### Task description
Lay out the lines of the material from the line with "What is the" to the line with "What are all" as a JSON list of strings, one string per line, leaving out blank lines.

### Given records
Start of Block

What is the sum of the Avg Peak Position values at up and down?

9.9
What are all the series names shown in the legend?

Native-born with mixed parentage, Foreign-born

End of Block
Start of Block

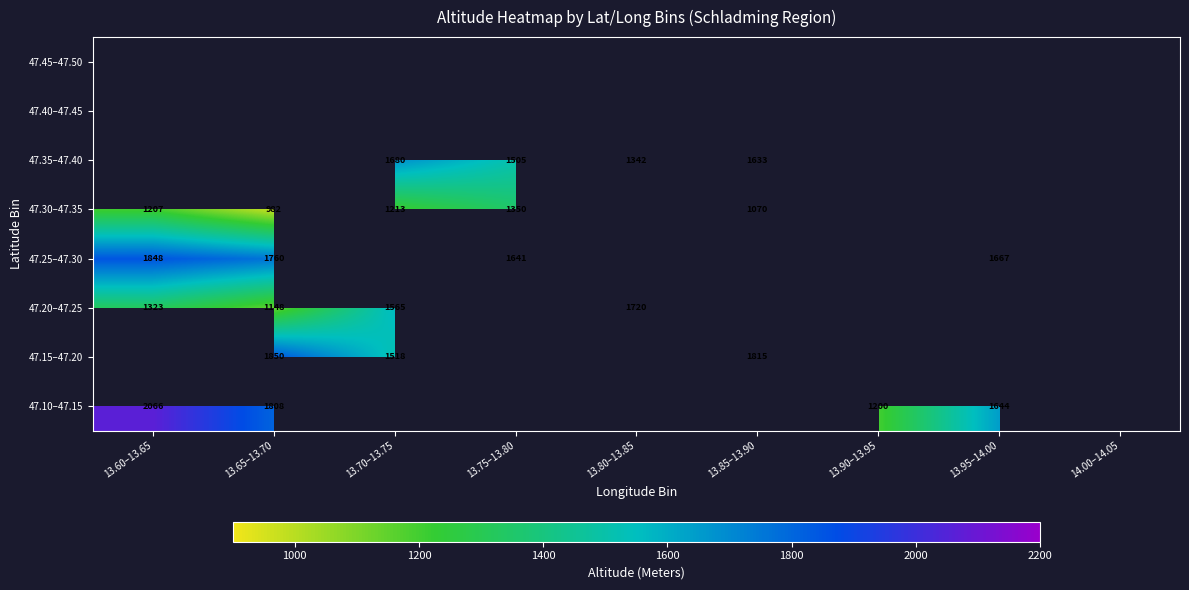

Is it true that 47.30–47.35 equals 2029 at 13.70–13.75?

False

End of Block

### Written reply
[
  "What is the sum of the Avg Peak Position values at up and down?",
  "9.9",
  "What are all the series names shown in the legend?"
]